Лоб ее украшала шишка, след удара Медсестры Лёли. На лоснящейся поверхности аномалии отпечатался государственный герб — пострадавшая в профилактических целях приложила металлический рубль, чтобы шишка не прибавляла в росте.
— А что это на вас такое импортное, Калерия Карловна? — нашелся хитроумный Глюкоза, чтобы как-то отвести удар молнии.
— Мех астраханской мерлушки, бездарь! Только ты меня с панталыку-то не сбивай. Не собьешь меня с панталыку-то. В общем, так. Приступаем к активным действиям. Наши пташки, пока вы здесь водку хлещете, спелись и обогнали нас на полкорпуса.
Три последние фразы Калерия произнесла на зашифрованном языке, которого из всех присутствующих, кроме Феликса Компотова-старшего и Глюкозы, не понимал никто.

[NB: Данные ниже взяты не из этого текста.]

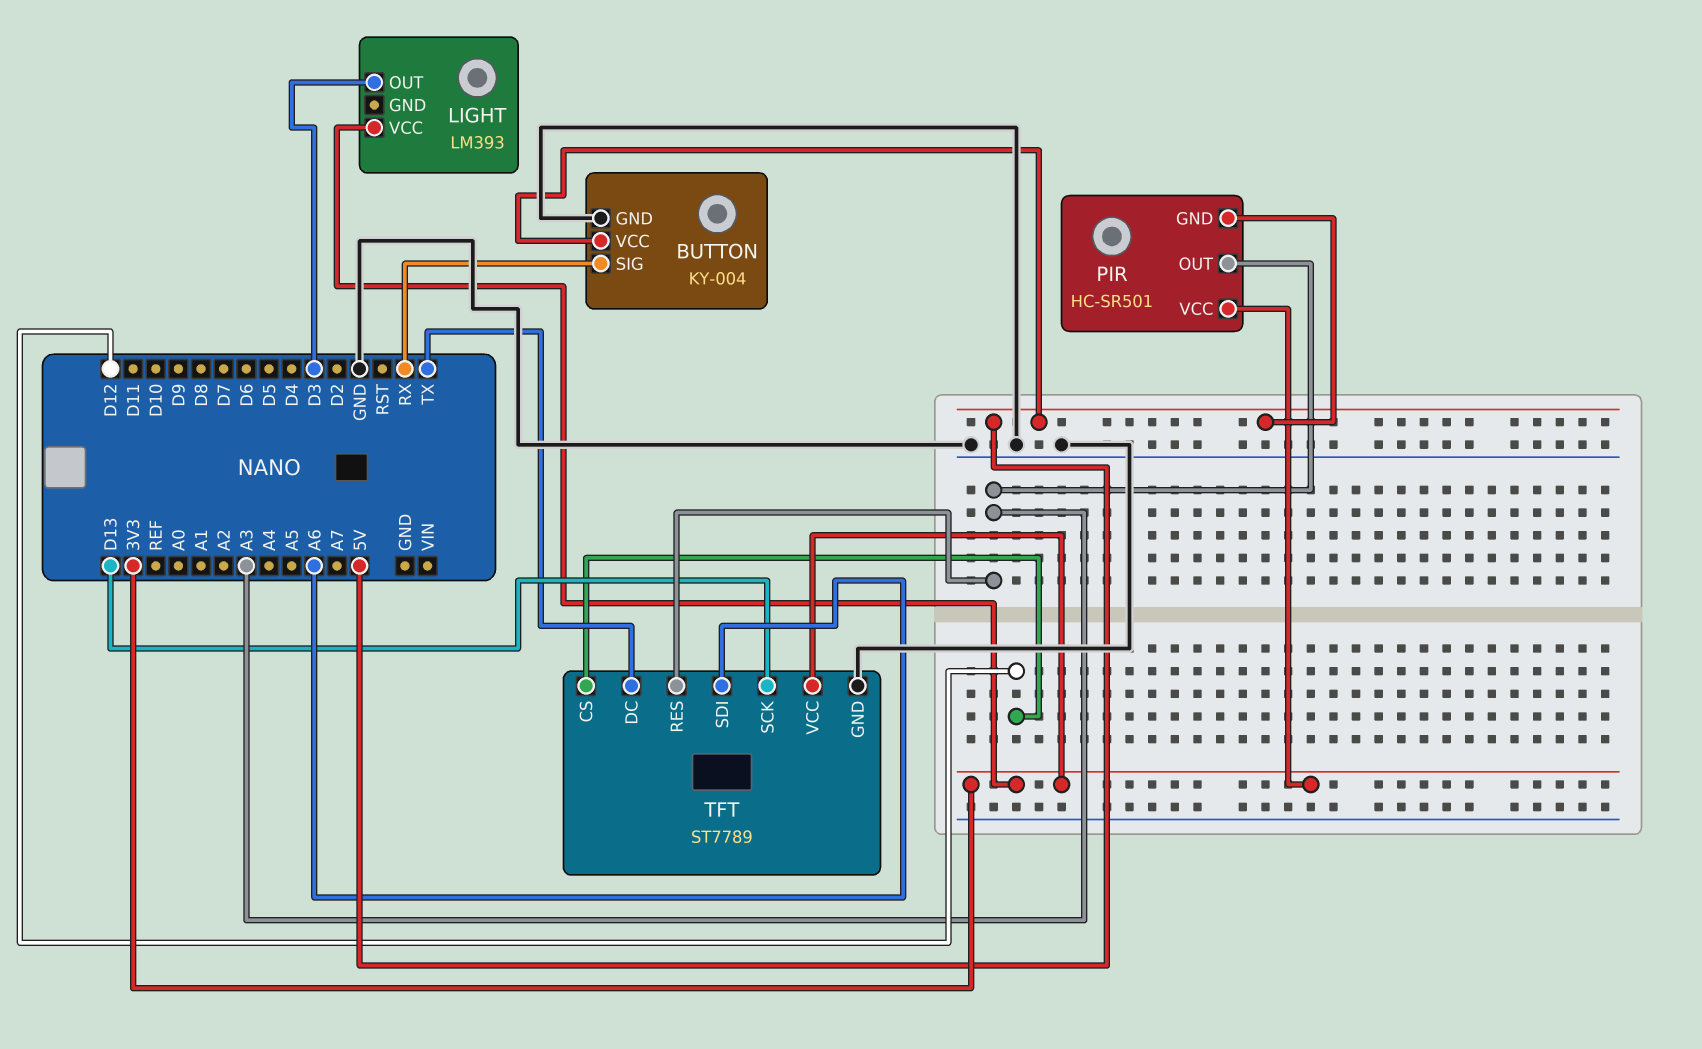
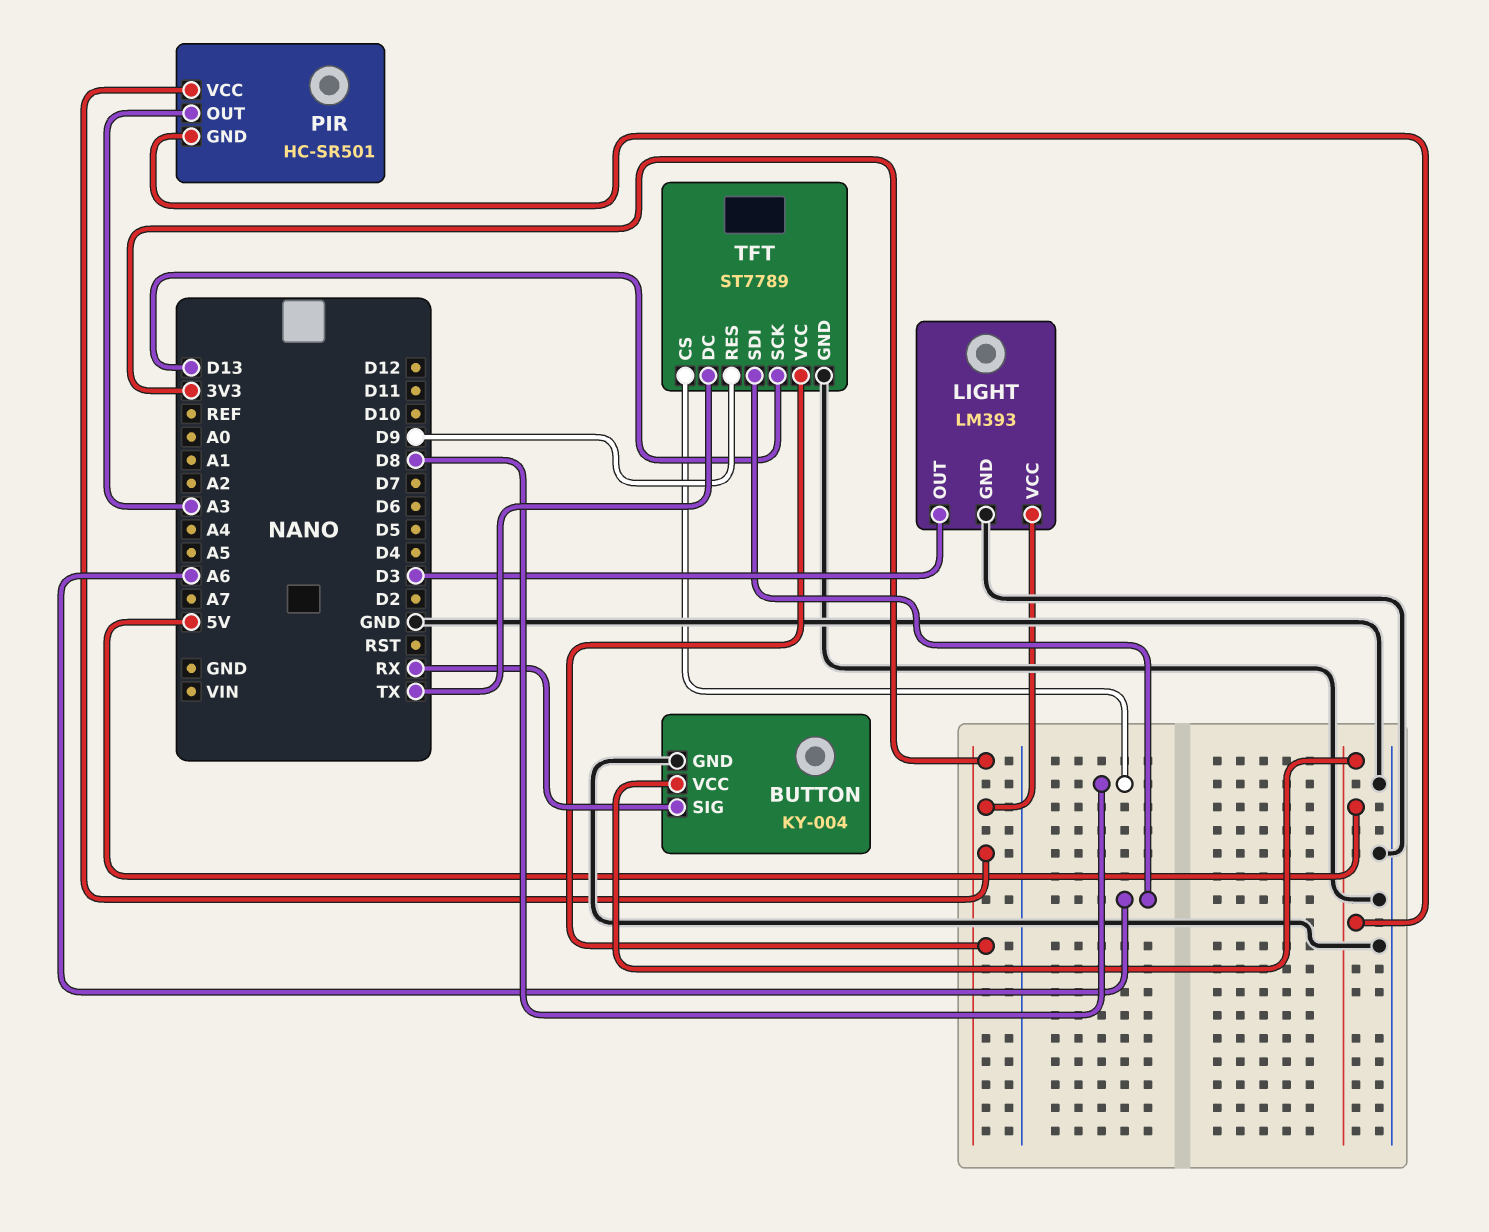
LIGHT pin GND: none -> GND
TFT pin CS: D12 -> D8
TFT pin RES: A3 -> D9

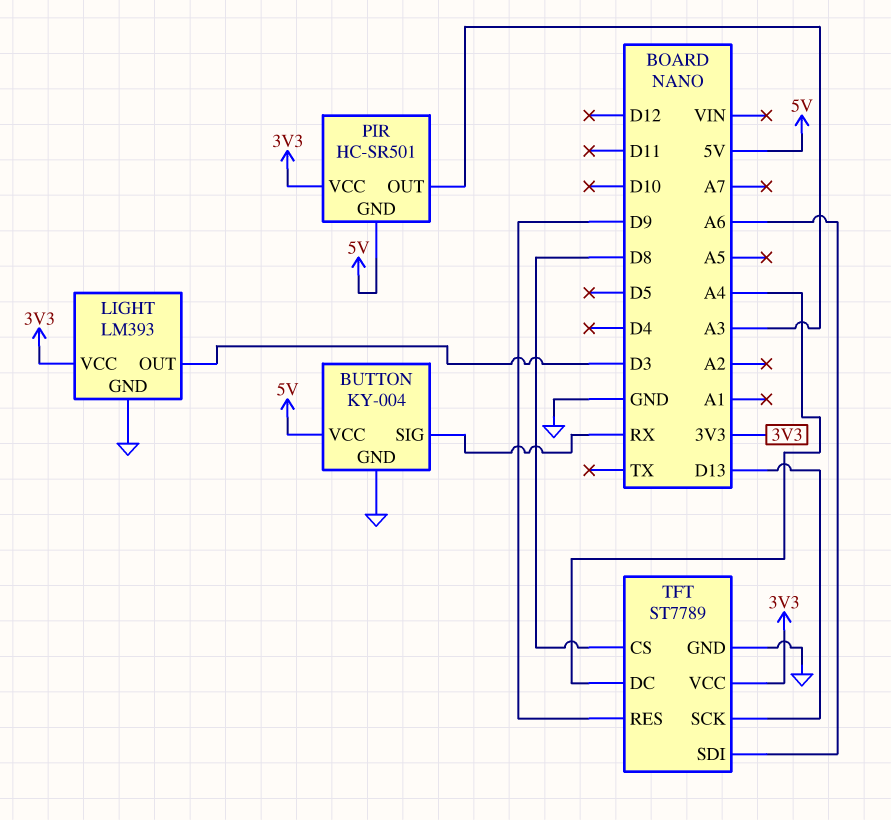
TFT pin DC: TX -> A4

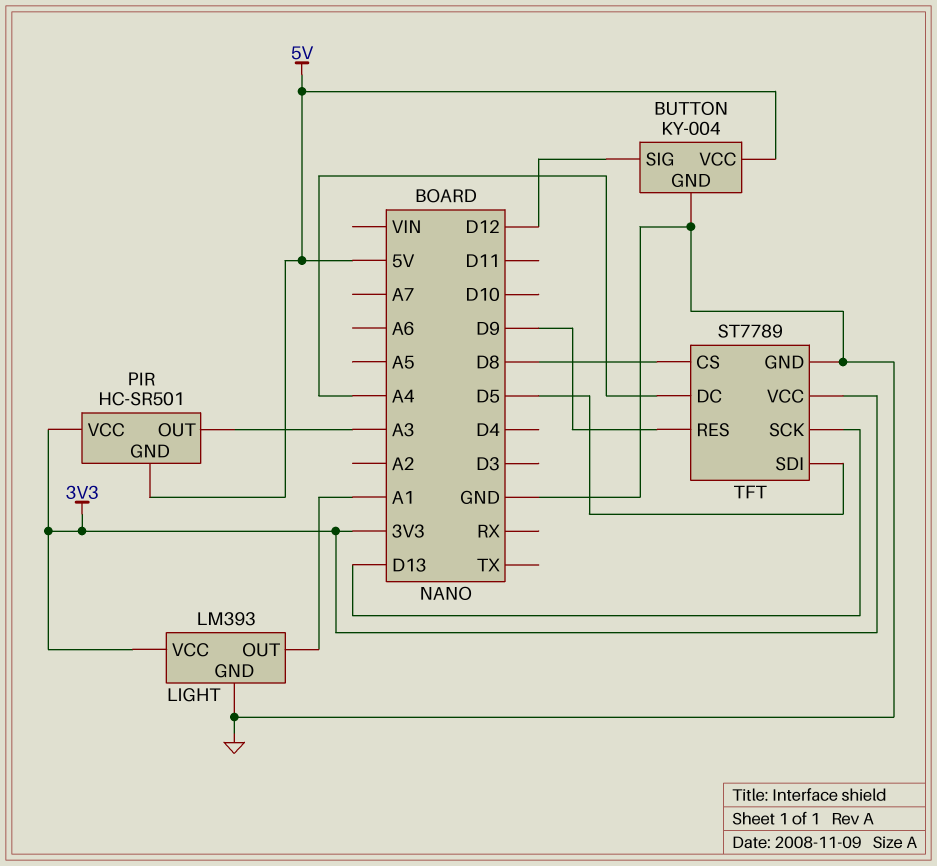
BUTTON pin SIG: RX -> D12
LIGHT pin OUT: D3 -> A1
TFT pin SDI: A6 -> D5

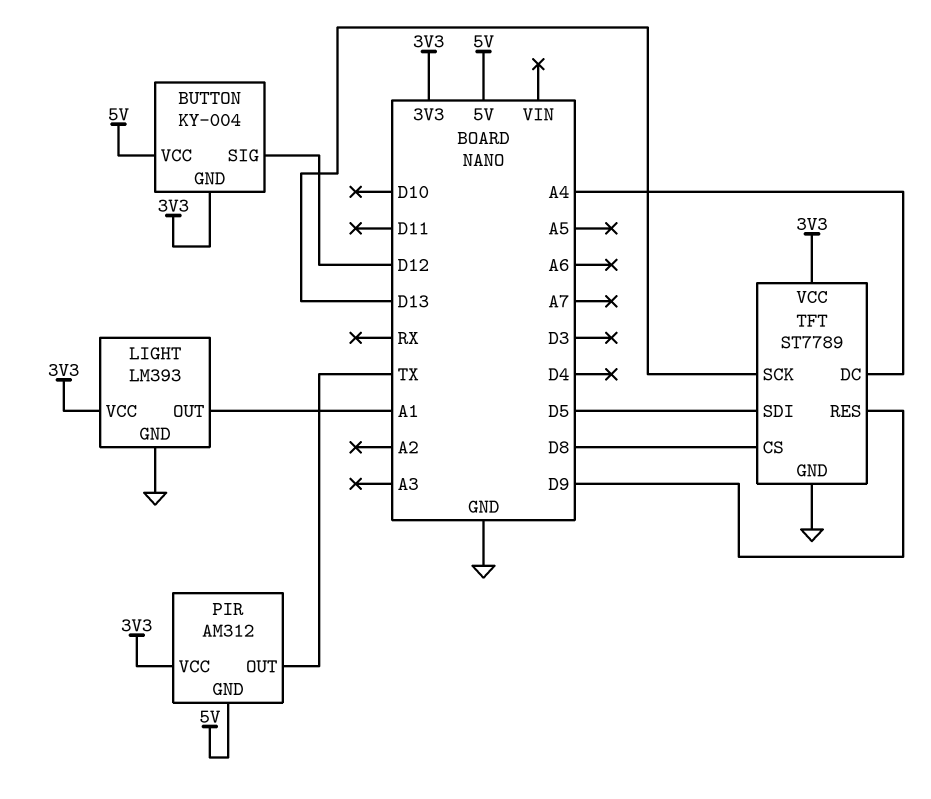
BUTTON pin GND: GND -> 3V3
PIR: HC-SR501 -> AM312
PIR pin OUT: A3 -> TX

Глава 11. Уд белухи и мужнино железное яйцо
— У вас здесь хорошо, тихо. — Лёля сидела напротив Машеньки за узким столом-пеналом и прихлебывала золотистый чай. От тополя за окном прыгали по комнате тени, и Лёля временами, забывшись, отмахивалась от них рукой. Тогда в ее оленьих глазах просверкивали иголки смеха, и Лёля прыскала в свой маленький кулачок и тополю показывала язык.
— Тихо днем, пока все работают. — Машенька, румяная после чая и пережитых подвальных ужасов, радовалась теплу квартиры и нежданно появившейся собеседнице. — А Августина, наша соседка-пенсионерка, так та из комнаты почти не показывается.
— Живете, значит, с соседями вы неплохо.
— Да в общем-то, ничего. Живем как живется, как еще в коммуналке жить.
— А дети где? Их же у тебя двое?
— Дети у свекрови. Мы тут в складчину с соседями муравьев травили, санэпидстанцию вызывали, вот я Юльку с Юриком обоих к свекрови и отрядила. А потом они с папашей в Псковскую уедут на весь июнь, там его родители дом купили и участок в пятнадцать соток. — Машенька отхлебнула чаю. — Слушай, я старуху все вспоминаю — ну, ту, в подвале. Не похожа она на бомжиху. Местных я бомжей знаю, тех, что по подвалам живут, — местные бомжи не такие. Раньше в нашем подвале Василиск жил, он вообще-то не Василиск, а Вася, это мы его так прозвали за страхолюдный вид. Жильцы его потом выгнали, он кошек ел. Щорсиху, нашу коммунальную генеральшу, сожрал и косточек не оставил. А шкуры кошачьи отдавал одному скорняку с Большого, тот из них воротники делал. Даже если бабка была голодная, спрашивается — зачем ей груша? Разве с нее наешься?